The memory management is handled by the OpenCLAllocator class.

  • Mechanism: It implements a basic memory pool mechanism to reduce the overhead of frequent memory allocation and deallocation.

  • Implementation: * It maintains a memory_pool_ (a map of buffer sizes to cl_mem objects). * When alloc is called, it checks the pool for an available buffer of suitable size. If found, it reuses it; otherwise, it creates a new cl_mem buffer using clCreateBuffer. * When free is called, the buffer is not immediately released to the OpenCL runtime but returned to the pool for future reuse. * Thread safety is managed via std::mutex.

Model Implementation

The model implementation (e.g., Llama) follows the standard MLLM module structure but is adapted for the OpenCL backend.

  • Device Type: Tensors and Modules are initialized or moved to the mllm::kOpenCL device.

  • KV Cache: Uses nn::StaticCache configured for kOpenCL to store key-value pairs on the GPU memory.

  • Data Flow: Input tensors (like token sequences) are moved to the OpenCL device before inference. Intermediate computations (Attention, MLP) happen on the device.

Usage

To use the OpenCL backend, the application must initialize it and move the model and inputs to the appropriate device.

// Initialize the backend
mllm::initOpenCLBackend();

// Load model and move to OpenCL device
auto llama = mllm::models::llama::LlamaForCausalLM("", llama_cfg);
llama.load(param);
llama.to(mllm::kOpenCL);

// Prepare inputs
inputs["sequence"] = inputs["sequence"].to(mllm::kOpenCL);

Current Limitations & Future Work

As a preliminary implementation, there are several areas identified for improvement:

  1. Memory Management: * The current pooling strategy is basic. * Optimization Needed: More advanced allocators (e.g., sub-allocators, better fragmentation handling) are needed to reduce memory footprint and allocation overhead.

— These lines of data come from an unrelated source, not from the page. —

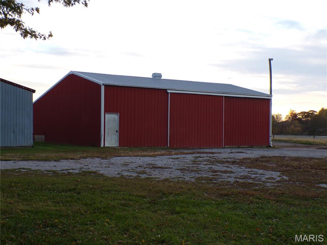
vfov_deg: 29.7
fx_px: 463
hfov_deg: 38.9
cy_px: 122
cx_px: 164
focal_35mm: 49
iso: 100
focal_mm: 8.7
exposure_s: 1/70
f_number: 3.5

  2. Inference Speed: * The current performance is functional but not fully optimized. * Optimization Needed: Kernel tuning (work-group sizes, memory access patterns), operator fusion, and minimizing host-device synchronization are required to improve throughput and latency.

  3. Operator Support: * Currently supports a subset of operators required for models like Llama. Support for more operators and architectures will be added.